What number of lines in the entries hold the string "format"? Answer with it alone.

○ ○ ○ ○ ○

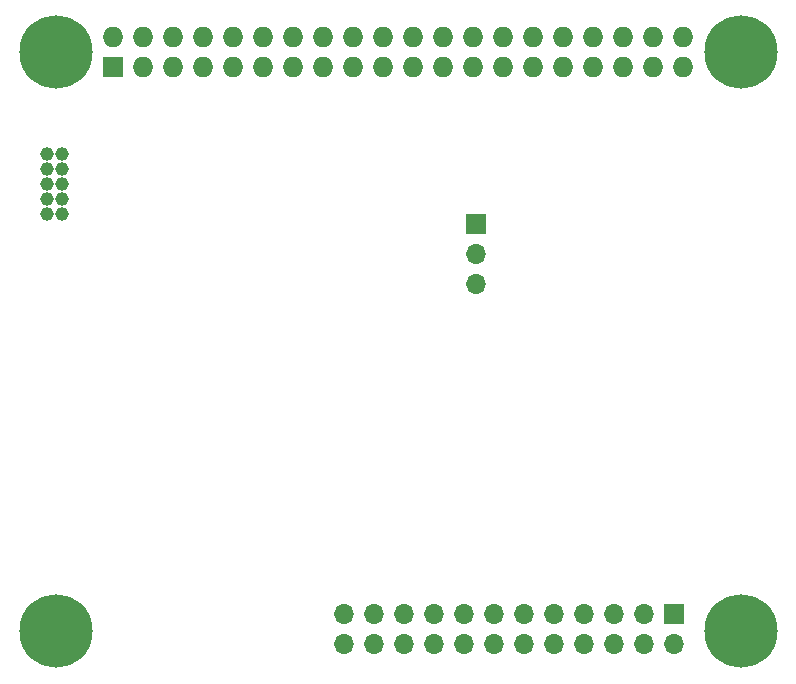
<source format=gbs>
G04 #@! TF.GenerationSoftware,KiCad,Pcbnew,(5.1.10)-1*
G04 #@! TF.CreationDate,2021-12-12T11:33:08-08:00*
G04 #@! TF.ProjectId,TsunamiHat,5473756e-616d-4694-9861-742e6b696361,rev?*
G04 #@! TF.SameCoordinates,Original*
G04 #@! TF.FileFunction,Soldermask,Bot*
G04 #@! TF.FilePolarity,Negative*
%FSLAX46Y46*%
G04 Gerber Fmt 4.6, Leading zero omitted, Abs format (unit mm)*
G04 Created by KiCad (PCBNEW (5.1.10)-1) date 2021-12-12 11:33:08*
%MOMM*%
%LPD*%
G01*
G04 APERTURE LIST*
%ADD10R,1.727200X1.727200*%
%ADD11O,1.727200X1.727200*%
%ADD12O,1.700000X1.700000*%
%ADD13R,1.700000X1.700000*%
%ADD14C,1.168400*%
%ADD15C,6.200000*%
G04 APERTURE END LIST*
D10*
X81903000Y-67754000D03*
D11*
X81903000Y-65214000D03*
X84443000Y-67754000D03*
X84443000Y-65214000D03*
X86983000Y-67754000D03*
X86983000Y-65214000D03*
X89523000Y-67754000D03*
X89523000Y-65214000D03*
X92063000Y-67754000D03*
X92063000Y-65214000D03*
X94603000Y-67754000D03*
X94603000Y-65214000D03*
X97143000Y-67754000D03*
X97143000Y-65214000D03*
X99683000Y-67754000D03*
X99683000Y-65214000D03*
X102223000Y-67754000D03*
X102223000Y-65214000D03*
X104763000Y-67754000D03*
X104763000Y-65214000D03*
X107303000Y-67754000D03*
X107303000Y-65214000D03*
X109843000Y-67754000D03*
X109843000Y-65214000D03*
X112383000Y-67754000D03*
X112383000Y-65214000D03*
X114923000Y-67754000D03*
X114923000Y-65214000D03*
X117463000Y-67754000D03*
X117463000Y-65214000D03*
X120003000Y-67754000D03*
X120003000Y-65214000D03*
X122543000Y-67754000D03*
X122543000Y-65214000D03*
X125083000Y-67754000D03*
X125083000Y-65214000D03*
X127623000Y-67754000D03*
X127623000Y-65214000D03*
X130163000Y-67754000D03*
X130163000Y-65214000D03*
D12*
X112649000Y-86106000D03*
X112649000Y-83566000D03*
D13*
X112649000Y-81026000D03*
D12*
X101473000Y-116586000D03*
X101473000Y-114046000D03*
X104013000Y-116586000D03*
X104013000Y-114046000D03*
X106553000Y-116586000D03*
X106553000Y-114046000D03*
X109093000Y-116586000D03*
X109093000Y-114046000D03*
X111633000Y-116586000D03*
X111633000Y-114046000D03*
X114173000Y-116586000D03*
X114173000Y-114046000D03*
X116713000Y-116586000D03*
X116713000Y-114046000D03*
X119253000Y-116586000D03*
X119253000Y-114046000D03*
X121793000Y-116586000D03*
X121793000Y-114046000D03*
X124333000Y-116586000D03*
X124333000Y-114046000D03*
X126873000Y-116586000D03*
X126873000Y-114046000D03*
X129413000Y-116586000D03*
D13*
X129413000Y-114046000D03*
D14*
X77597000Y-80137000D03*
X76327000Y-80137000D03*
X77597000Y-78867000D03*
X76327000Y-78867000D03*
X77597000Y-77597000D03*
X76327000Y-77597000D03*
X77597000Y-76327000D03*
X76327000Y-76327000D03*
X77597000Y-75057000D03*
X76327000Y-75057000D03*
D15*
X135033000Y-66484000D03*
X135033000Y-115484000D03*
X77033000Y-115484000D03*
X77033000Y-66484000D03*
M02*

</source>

○ ○ ○ ○ ○

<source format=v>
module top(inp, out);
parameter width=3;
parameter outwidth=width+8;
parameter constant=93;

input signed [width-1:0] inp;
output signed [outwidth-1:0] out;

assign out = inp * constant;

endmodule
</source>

○ ○ ○ ○ ○

PROBLEM SOLUTION
3